07
de junho de 2014 | N° 17821
CLÁUDIA
LAITANO
Communication ou
trumbication
Falar
ou escrever de uma determinada forma pode revelar de onde você veio, para onde
gostaria de ir e o que anda consumindo pelo caminho. Lembro quando, ainda
menina, reparei que o filho do seu Emílio, pedreiro que fazia uma obra lá em
casa, falava “peguemo” e “fumo” (do verbo ir) e chamava minha mãe de “vizinha”
– forma de tratamento que ela também usava de vez em quando, mas apenas quando
se dirigia a pedreiros, verdureiros, pintores de parede.
Meu
amigo era um garoto inteligente, um pouco mais velho do que eu, e me parecia
apenas curioso que tivesse aprendido a falar de um jeito diferente. Minha
inocência social e verbal, porém, não sobreviveria aos três meses do verão em
que brincamos juntos. Logo eu entendi que as crianças estavam divididas não
apenas entre meninos e meninas, mas entre as que diziam “brincamos” e as que
diziam “brinquemo”.
Anos
mais tarde, comecei a perceber que eu mesma havia aprendido muitas palavras e
expressões fora da norma culta em casa. Meu autoimposto upgrade de linguagem
incluiu começar a dizer “trouxe”, em vez de “truxe”, e “para eu fazer”, em vez
de “para mim fazer”.
Na
Inglaterra, dizem, não há sabão de ascensão social que enxágue a linguagem
cotidiana da origem do falante. Já em países jovens em que a mobilidade social
é valorizada, como Brasil e Estados Unidos, é relativamente fácil livrar-se de
um passado considerado incômodo na hora de falar ou escrever (a menos, é claro,
que falar fora da norma culta se torne uma espécie de manifesto político).
A
forma como falamos (ou não) inglês também é um índice social eloquente no
Brasil, além de geracional – quem tem mais de 50 anos em geral penou para falar
um inglês decente, enquanto quem tem menos de 20 parece ter aprendido sozinho.
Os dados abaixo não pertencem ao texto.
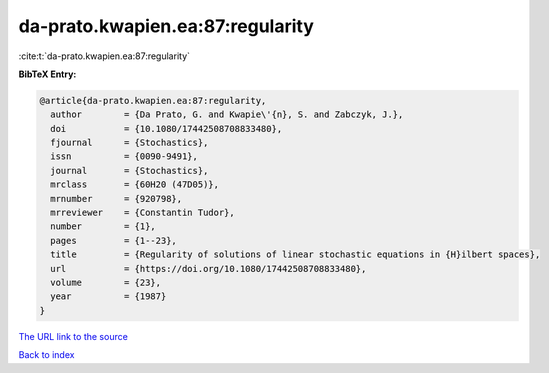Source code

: da-prato.kwapien.ea:87:regularity
=================================

:cite:t:`da-prato.kwapien.ea:87:regularity`

**BibTeX Entry:**

.. code-block:: bibtex

   @article{da-prato.kwapien.ea:87:regularity,
     author        = {Da Prato, G. and Kwapie\'{n}, S. and Zabczyk, J.},
     doi           = {10.1080/17442508708833480},
     fjournal      = {Stochastics},
     issn          = {0090-9491},
     journal       = {Stochastics},
     mrclass       = {60H20 (47D05)},
     mrnumber      = {920798},
     mrreviewer    = {Constantin Tudor},
     number        = {1},
     pages         = {1--23},
     title         = {Regularity of solutions of linear stochastic equations in {H}ilbert spaces},
     url           = {https://doi.org/10.1080/17442508708833480},
     volume        = {23},
     year          = {1987}
   }
`The URL link to the source <https://doi.org/10.1080/17442508708833480>`_


`Back to index <../By-Cite-Keys.html>`_
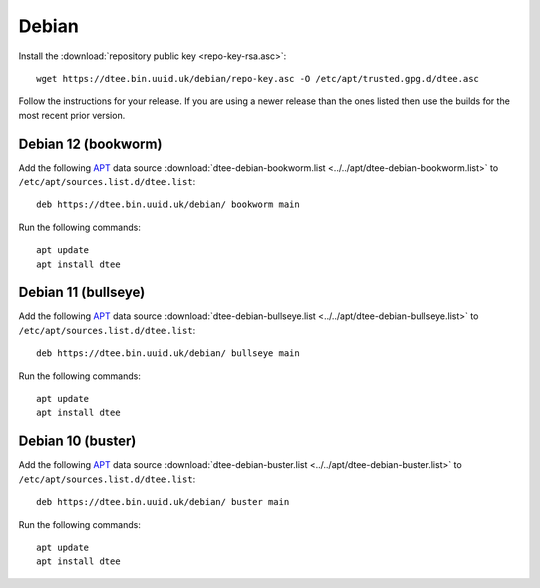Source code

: Debian
======

Install the :download:`repository public key <repo-key-rsa.asc>`::

    wget https://dtee.bin.uuid.uk/debian/repo-key.asc -O /etc/apt/trusted.gpg.d/dtee.asc

Follow the instructions for your release. If you are using a newer release than
the ones listed then use the builds for the most recent prior version.

Debian 12 (bookworm)
--------------------

Add the following APT_ data source
:download:`dtee-debian-bookworm.list <../../apt/dtee-debian-bookworm.list>`
to ``/etc/apt/sources.list.d/dtee.list``::

    deb https://dtee.bin.uuid.uk/debian/ bookworm main

Run the following commands::

    apt update
    apt install dtee

Debian 11 (bullseye)
--------------------

Add the following APT_ data source
:download:`dtee-debian-bullseye.list <../../apt/dtee-debian-bullseye.list>`
to ``/etc/apt/sources.list.d/dtee.list``::

    deb https://dtee.bin.uuid.uk/debian/ bullseye main

Run the following commands::

    apt update
    apt install dtee

Debian 10 (buster)
------------------

Add the following APT_ data source
:download:`dtee-debian-buster.list <../../apt/dtee-debian-buster.list>`
to ``/etc/apt/sources.list.d/dtee.list``::

    deb https://dtee.bin.uuid.uk/debian/ buster main

Run the following commands::

    apt update
    apt install dtee

.. _APT: https://en.wikipedia.org/wiki/APT_(Debian)
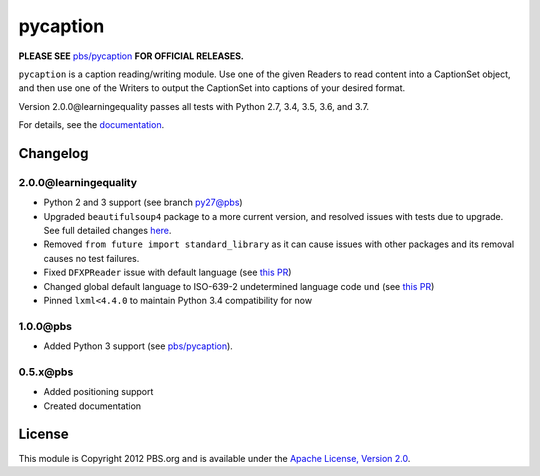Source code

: pycaption
==========

|Build Status|

**PLEASE SEE** `pbs/pycaption <https://github.com/pbs/pycaption>`__ **FOR OFFICIAL RELEASES.**

``pycaption`` is a caption reading/writing module. Use one of the given Readers
to read content into a CaptionSet object, and then use one of the Writers to
output the CaptionSet into captions of your desired format.

Version 2.0.0\@learningequality passes all tests with Python 2.7, 3.4, 3.5, 3.6, and 3.7.

For details, see the `documentation <http://pycaption.readthedocs.org>`__.

Changelog
---------

2.0.0\@learningequality
^^^^^^^^^^^^^^^^^^^^^^^
- Python 2 and 3 support (see branch `py27\@pbs <https://github.com/pbs/pycaption/tree/py27>`__)
- Upgraded ``beautifulsoup4`` package to a more current version, and resolved issues with tests due to upgrade. See full detailed changes `here <https://github.com/learningequality/pycaption/pull/1>`__.
- Removed ``from future import standard_library`` as it can cause issues with other packages and its removal causes no test failures.
- Fixed ``DFXPReader`` issue with default language (see `this PR <https://github.com/pbs/pycaption/pull/188>`__)
- Changed global default language to ISO-639-2 undetermined language code ``und`` (see `this PR <https://github.com/pbs/pycaption/pull/188>`__)
- Pinned ``lxml<4.4.0`` to maintain Python 3.4 compatibility for now

1.0.0\@pbs
^^^^^^^^^^
- Added Python 3 support (see `pbs/pycaption <https://github.com/pbs/pycaption>`__).

0.5.x\@pbs
^^^^^^^^^^
- Added positioning support
- Created documentation

License
-------

This module is Copyright 2012 PBS.org and is available under the `Apache
License, Version 2.0 <http://www.apache.org/licenses/LICENSE-2.0>`__.

.. |Build Status| image:: https://travis-ci.org/pbs/pycaption.png?branch=master
   :target: https://travis-ci.org/pbs/pycaption

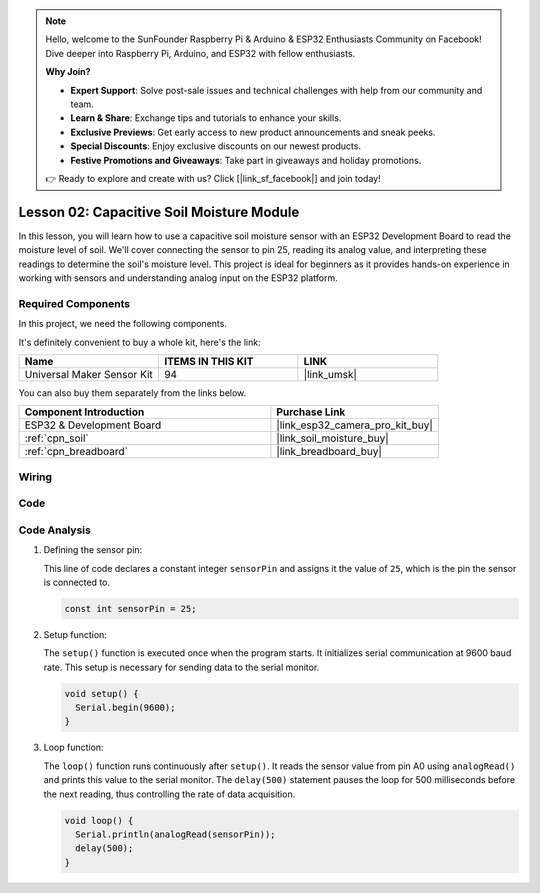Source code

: .. note::

    Hello, welcome to the SunFounder Raspberry Pi & Arduino & ESP32 Enthusiasts Community on Facebook! Dive deeper into Raspberry Pi, Arduino, and ESP32 with fellow enthusiasts.

    **Why Join?**

    - **Expert Support**: Solve post-sale issues and technical challenges with help from our community and team.
    - **Learn & Share**: Exchange tips and tutorials to enhance your skills.
    - **Exclusive Previews**: Get early access to new product announcements and sneak peeks.
    - **Special Discounts**: Enjoy exclusive discounts on our newest products.
    - **Festive Promotions and Giveaways**: Take part in giveaways and holiday promotions.

    👉 Ready to explore and create with us? Click [|link_sf_facebook|] and join today!

.. _esp32_lesson02_soil_moisture:

Lesson 02: Capacitive Soil Moisture Module
============================================

In this lesson, you will learn how to use a capacitive soil moisture sensor with an ESP32 Development Board to read the moisture level of soil. We'll cover connecting the sensor to pin 25, reading its analog value, and interpreting these readings to determine the soil's moisture level. This project is ideal for beginners as it provides hands-on experience in working with sensors and understanding analog input on the ESP32 platform.

Required Components
--------------------------

In this project, we need the following components. 

It's definitely convenient to buy a whole kit, here's the link: 

.. list-table::
    :widths: 20 20 20
    :header-rows: 1

    *   - Name	
        - ITEMS IN THIS KIT
        - LINK
    *   - Universal Maker Sensor Kit
        - 94
        - |link_umsk|

You can also buy them separately from the links below.

.. list-table::
    :widths: 30 20
    :header-rows: 1

    *   - Component Introduction
        - Purchase Link

    *   - ESP32 & Development Board
        - |link_esp32_camera_pro_kit_buy|
    *   - :ref:`cpn_soil`
        - |link_soil_moisture_buy|
    *   - :ref:`cpn_breadboard`
        - |link_breadboard_buy|


Wiring
---------------------------

.. image:: img/Lesson_02_Capacitive_Soil_Moisture_Module_esp32_bb.png
    :width: 100%


Code
---------------------------

.. raw:: html

    <iframe src=https://create.arduino.cc/editor/sunfounder01/ab3dd759-5698-477c-b837-0c3719a09b8d/preview?embed style="height:510px;width:100%;margin:10px 0" frameborder=0></iframe>

Code Analysis
---------------------------

#. Defining the sensor pin:

   This line of code declares a constant integer ``sensorPin`` and assigns it the value of ``25``, which is the pin the sensor is connected to.

   .. code-block:: arduino

      const int sensorPin = 25;

#. Setup function:

   The ``setup()`` function is executed once when the program starts. It initializes serial communication at 9600 baud rate. This setup is necessary for sending data to the serial monitor.

   .. code-block:: arduino

      void setup() {
        Serial.begin(9600);
      }

#. Loop function:

   The ``loop()`` function runs continuously after ``setup()``. It reads the sensor value from pin A0 using ``analogRead()`` and prints this value to the serial monitor. The ``delay(500)`` statement pauses the loop for 500 milliseconds before the next reading, thus controlling the rate of data acquisition.

   .. code-block:: arduino

      void loop() {
        Serial.println(analogRead(sensorPin));
        delay(500);
      }

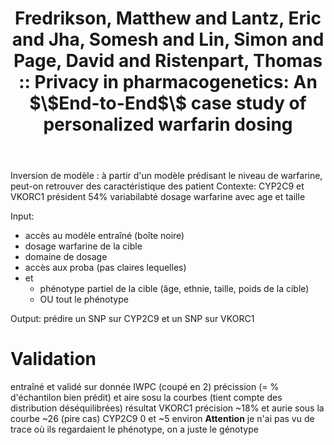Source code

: :PROPERTIES:
:ID:       eeee939d-0173-4465-b1f6-83e5772367ac
:ROAM_REFS: @fredrikson2014privacy
:END:
#+title: Fredrikson, Matthew and Lantz, Eric and Jha, Somesh and Lin, Simon and Page, David and Ristenpart, Thomas :: Privacy in pharmacogenetics: An $\$End-to-End$\$ case study of personalized warfarin dosing

Inversion de modèle : à partir d'un modèle prédisant le niveau de warfarine, peut-on retrouver des caractéristique des patient
Contexte: CYP2C9 et VKORC1 président 54% variabilabté dosage warfarine avec age et taille

Input:
- accès au modèle entraîné (boîte noire)
- dosage warfarine de la cible
- domaine de dosage
- accès aux proba (pas claires lequelles)
- et
  - phénotype partiel de la cible (âge, ethnie, taille, poids de la cible)
  - OU tout le phénotype

Output: prédire un SNP sur CYP2C9 et un SNP sur VKORC1

* Validation
entraîné et validé sur donnée IWPC (coupé en 2)
précission (= % d'échantilon bien prédit) et aire sosu la courbes (tient compte des distribution déséquilibrées)
résultat
VKORC1 précision ~18% et  aurie sous la courbe ~26 (pire cas)
CYP2C9 0 et ~5 environ
*Attention* je n'ai pas vu de trace où ils regardaient le phénotype, on a juste le génotype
Durante a Copa do Mundo, a capacidade de “communication” com os gringos não vai
servir apenas para distinguir quem estudou em escola particular ou passou algum
tempo fora do país.
Na
área de comércio e serviços, quem quiser lucrar com o inédito fluxo de turistas
no país vai ter que se comunicar: é communication ou trumbication. Da
prostituta ao vendedor de paçoquinha, está todo mundo se virando para dominar o
básico para esse convívio globalizado.
Vem
desse esforço tão brasileiro, que combina o jeitinho para o improviso com um
certo desprezo pelo conhecimento sistematizado, mesmo quando ele está ao
alcance de apenas dois cliques no Google, a recente avalanche de erros e humor
involuntário em placas de rua, cardápios de hotéis e restaurantes (“against
file”, “bread and colds”, “sleeve juice”) e até em pichações de protesto (“fuck
word cup”) que tem feito sucesso nas redes sociais.
Mas
não pense que apenas a camada de baixo da pirâmide social abastece o humor
involuntário linguístico do nosso beautiful country. O blog Português para
Executivos vem fazendo piada com o cacoete de jovens profissionais em ascensão
de falar aquele idioma híbrido, cevado em MBAs ao redor do mundo, em que
reuniões viram “meetings” e nenhum projeto começa sem que alguém antes
providencie um “start”. Para alguns, deve soar como marca de distinção social e
cosmopolitismo, mas, dependendo do ouvinte, acaba tendo o efeito exatamente
oposto. Mais ou menos como o discurso do rei do camarote. Sorry, guys.